4 réflexions sur “Que faire de nos paires de seins?

  1. Bonjour,

    Je viens de lire différents posts sur cette histoire des seins.

    J’avoue qu’il y a une solution pour les mecs lubriques: le faire porter des seins en plastique dans la rue. Mais, que les seins soient nus à l’extérieur.

    J’ai eu l’idée un jour de festival de faire cela et j’ai pu constater « un peu » (et ce n’est pas pareil à être une femme – attention) l’effet « gros boobs ».

    Je ne pouvais pas marcher un mètre sans qu’un mec vienne faire une blague (salasse), les tripoter ou se prendre en photo (wft?).

    Au bout de 30 minutes, je crachais sur des mecs et je les insultais parce que j’en avais marre. MARRE… M-A-R-R-E!
    Évidemment, certaines nanas trouvaient cela drôle et même revendiquer la phrase fétiche que j’utilise même maintenant: « Quoi? T’as 15 ans et tu n’as jamais vu une nana? Vas te masturber chez toi, sale gamin! »
    Bon, il faut dire qu’en 20 minutes, j’étais un peu bourré. Mais, bon. C’était devenu un alcool malsain.
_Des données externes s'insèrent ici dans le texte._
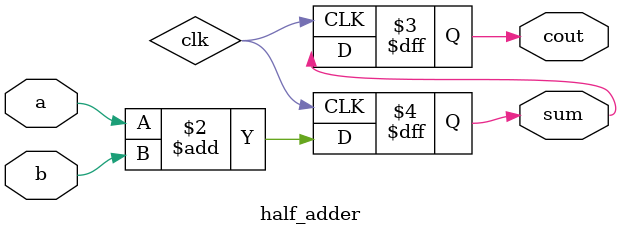
<source format=v>
module half_adder( 
input a, b,
output cout, sum );

// The half adder is implemented as a 2-bit register.
// The input registers are treated as a single bit register.
// The output register is treated as a single bit register.
// The carry out is a single bit register.

always @(posedge clk)
begin
  if (clk)
  begin
    sum <= a + b;
    cout <= sum;
  end
end
endmodule

</source>
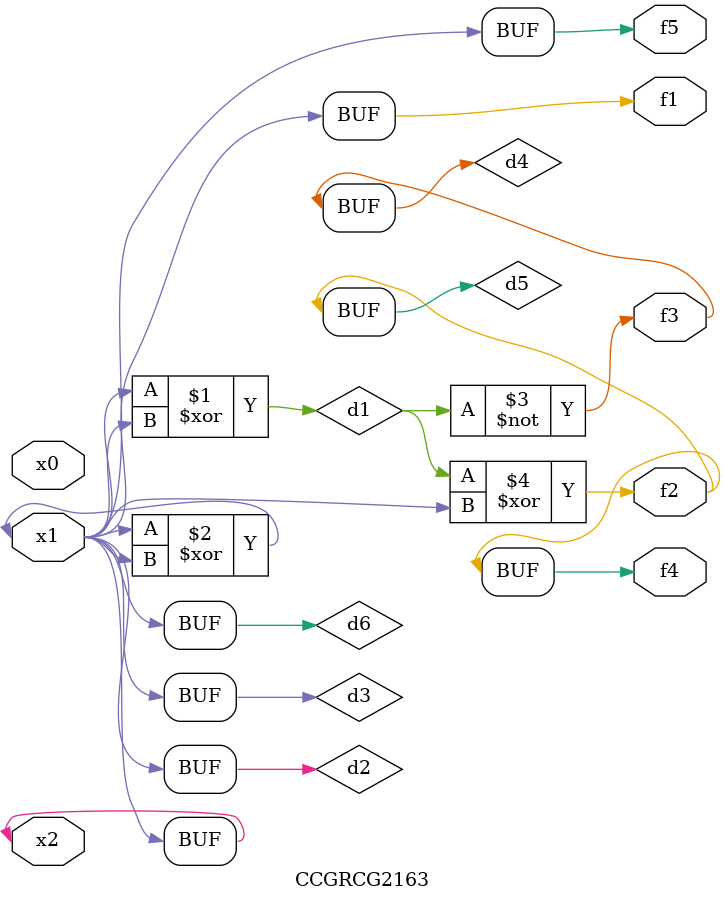
<source format=v>
module CCGRCG2163(
	input x0, x1, x2,
	output f1, f2, f3, f4, f5
);

	wire d1, d2, d3, d4, d5, d6;

	xor (d1, x1, x2);
	buf (d2, x1, x2);
	xor (d3, x1, x2);
	nor (d4, d1);
	xor (d5, d1, d2);
	buf (d6, d2, d3);
	assign f1 = d6;
	assign f2 = d5;
	assign f3 = d4;
	assign f4 = d5;
	assign f5 = d6;
endmodule

</source>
    Pour conclure l’histoire, dans un bar autour de quelques bières, un pote et moi discutions avec des nanas sur cela et elles ont trouvé salutaire de voir comment j’avais vécu cette « expérience ».

    Maintenant, je comprends mieux ce côté « relou » du matage tout court (seins, cul et tout ce qui passe). Avant, j’avoue, je le minimisais parce que nous les mecs, on ne se fait pas mater comme nous matons les nanas. (D’ailleurs, des copines du lycée nous ont donner le traitement de mâle dominant – nanas, et c’était une autre expérience très instructive. Disons qu’après ça, on était plus respectueux).

    Je pense que mettre les mecs lubriques dans ces conditions d’apprentissage peut servir.